The question will become: how do you control the nominal interest rate without any econometric data whatsoever?
There's a reason Freicoin's demurrage rate is flat: it's not out of laziness or ignorance. It's the best you can do! The only other real option is to track by means of a synthetic asset or prediction market, but that leaves the entire economy vulnerable to collusion and manipulation. But having a fixed demurrage rate doesn't make Freicoin broken - instead of the real nominal interest rate varying between 4-6%, it'll vary between -1% and 1%. This is an improvement. And, sadly, the best that can be done without sacrificing user privacy and/or decentralized control.
Perhaps I was a bit hasty in my discussion of Freicoin previously. If you could get an interest rate of -1% to 1% then without demurrage that would be an unambiguous improvement, since it represents a lessening of the inflation tax on holding money. However, doing it via demurrage is just replacing the inflation tax on holding money with an explicit demurrage tax. The fact it's explicit makes it marginally preferable, but the economic distortion is still there. People have to hold money to perform transactions, but they're penalised in doing so by the presence of inflation/demurrage.

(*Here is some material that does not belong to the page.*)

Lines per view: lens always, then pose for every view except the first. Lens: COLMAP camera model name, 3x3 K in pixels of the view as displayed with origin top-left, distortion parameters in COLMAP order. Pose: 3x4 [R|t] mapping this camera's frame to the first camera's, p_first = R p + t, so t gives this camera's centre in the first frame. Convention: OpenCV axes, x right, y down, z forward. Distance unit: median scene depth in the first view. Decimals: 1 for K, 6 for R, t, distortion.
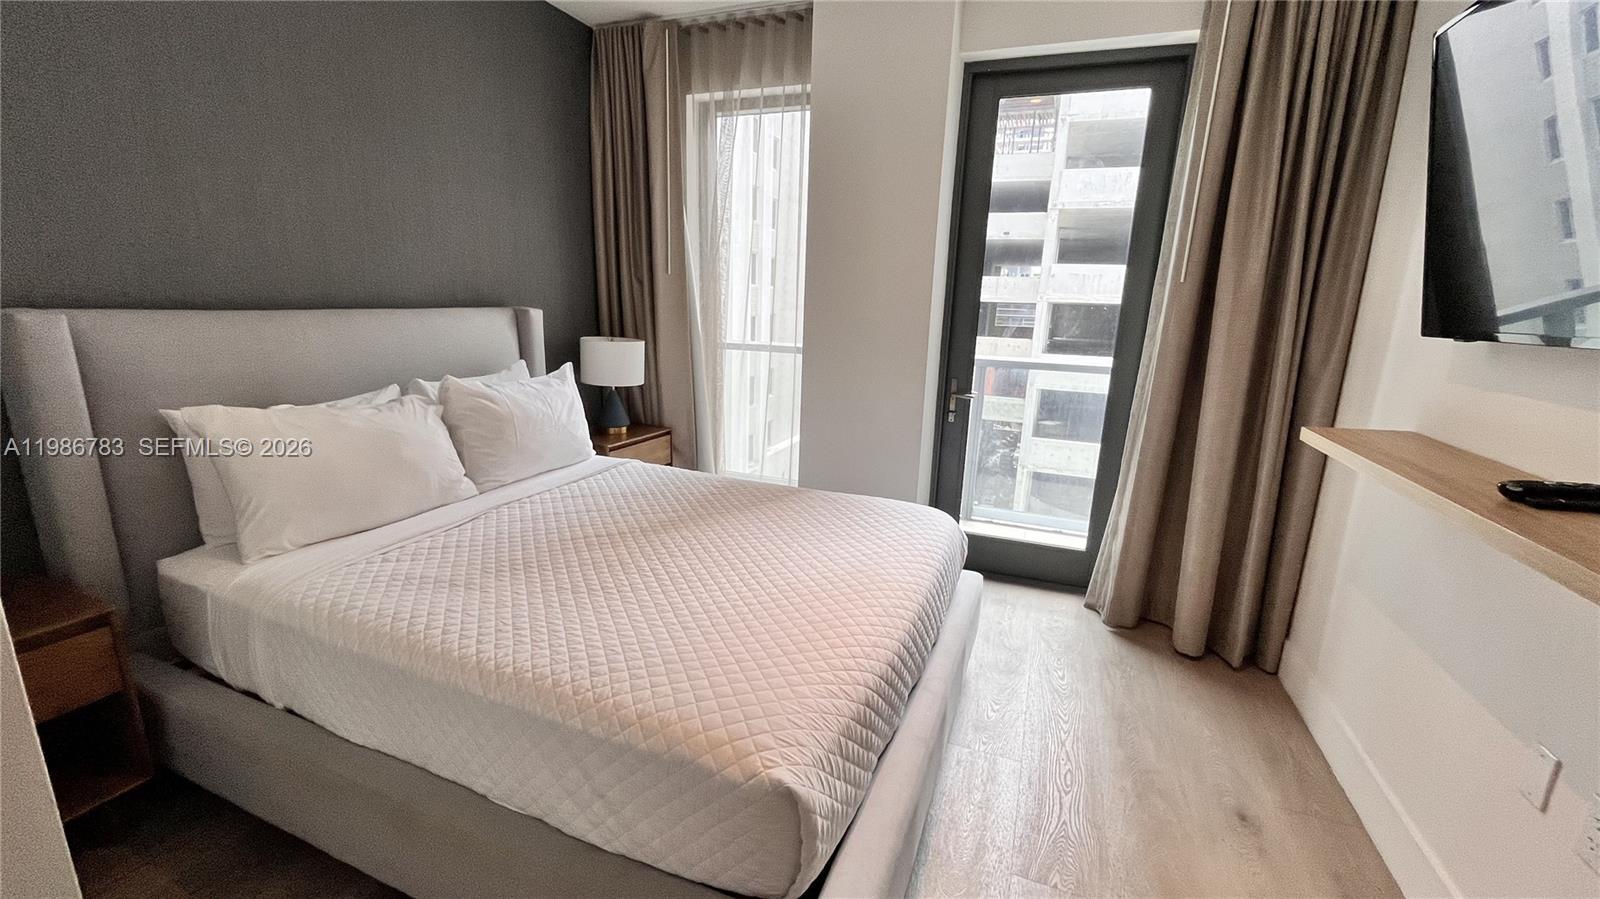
lens RADIAL K [[666.2, 0, 792.6], [0, 666.2, 459.4], [0, 0, 1]] dist [-0.002723, -0.000095]
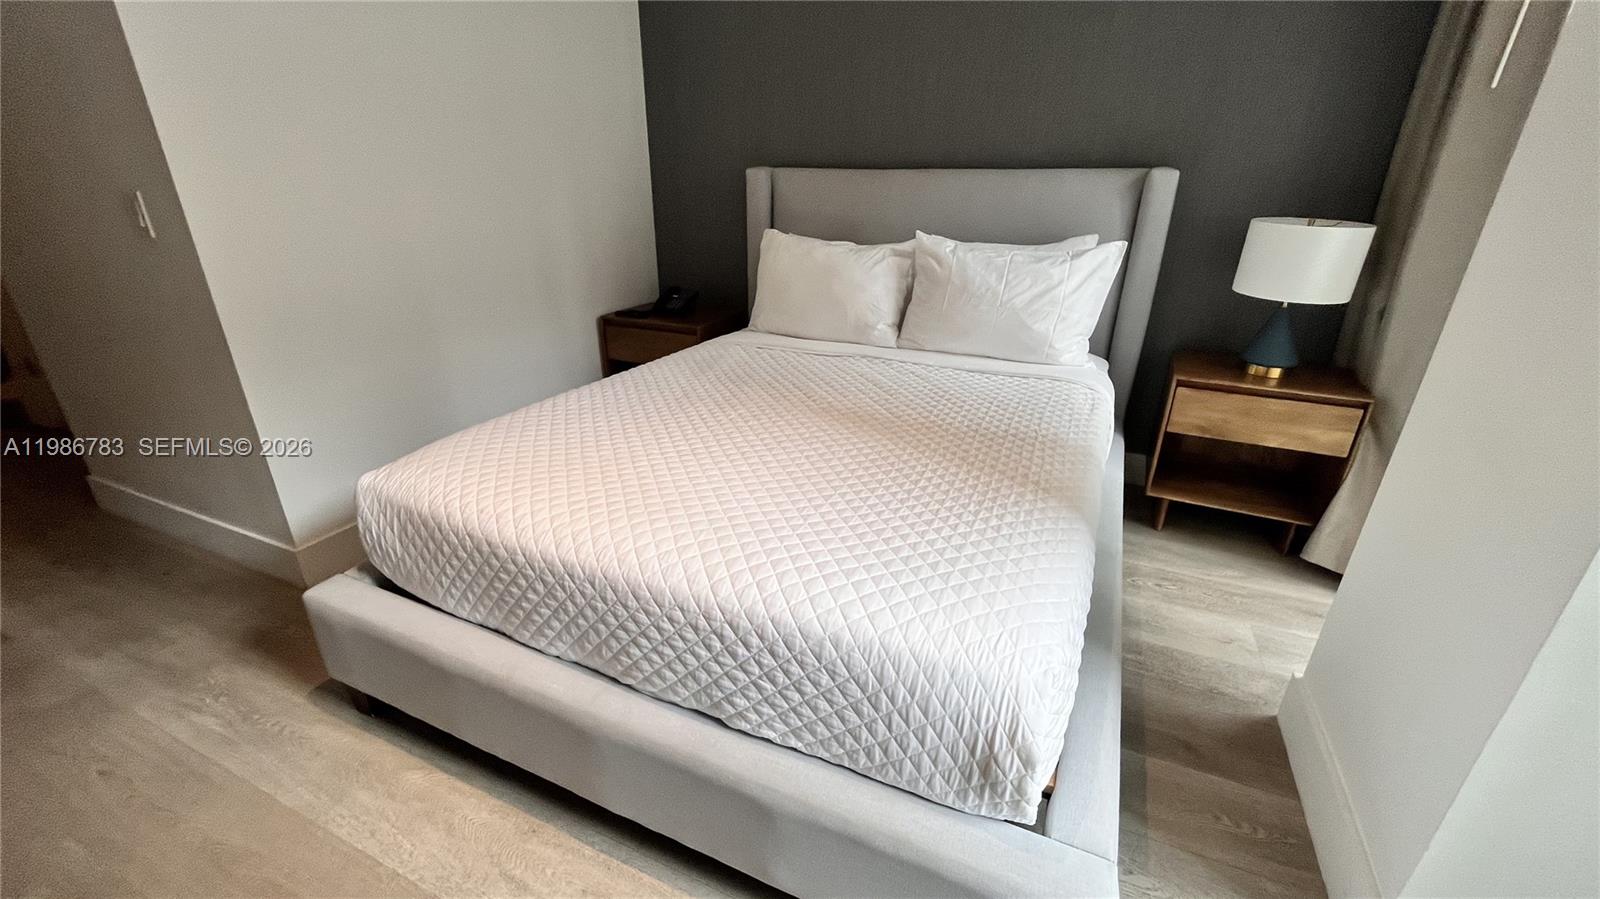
lens RADIAL K [[663.6, 0, 793.9], [0, 663.6, 452.0], [0, 0, 1]] dist [-0.001877, 0.000090]
pose [[-0.045706, 0.361418, -0.931283, 0.574737], [-0.246210, 0.899422, 0.361137, -0.138898], [0.968138, 0.245798, 0.047876, 0.830899]]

Freicoin doesn't target 0% price inflation and that's probably impossible for a scarce currency. It targets 0% real interests, since 0% capital yields would mean the lowest profits and thus the lowest possible prices for consumers.
The constant 5% demurrage was recommended by Silvio Gesell based on
historical data about real interest rates.
People need to hold money to perform transactions but:
1) They don't need hold big quantities. Thus they don't need to pay high costs.
2) They use 0% interest/0% demurrage mutual credit money like LETS systems or the Swiss WIR.
3) Holding cash-like scarce money (thus without default risks) represents an insurance against uncertainty, a "liquidity premium". Not paying for it is an externality that causes the basic interest and thus higher consumer prices, monetary cycles and encourages less investment.
If you want a 100% stable unit of account, it is completely possible and not hard to implement. Just define it (for example, as a basket of globally traded commodities) and use it as denomination for credit-based currencies. Like Lietaer's Terra but without the backing itself (Thomas Greco agrees that the unit without a scarce currency is better).
As an aside, the primary function of proof of work is not distributing the monetary seigniorage but securing the network!
Something proof of stake doesn't seem to provide so far.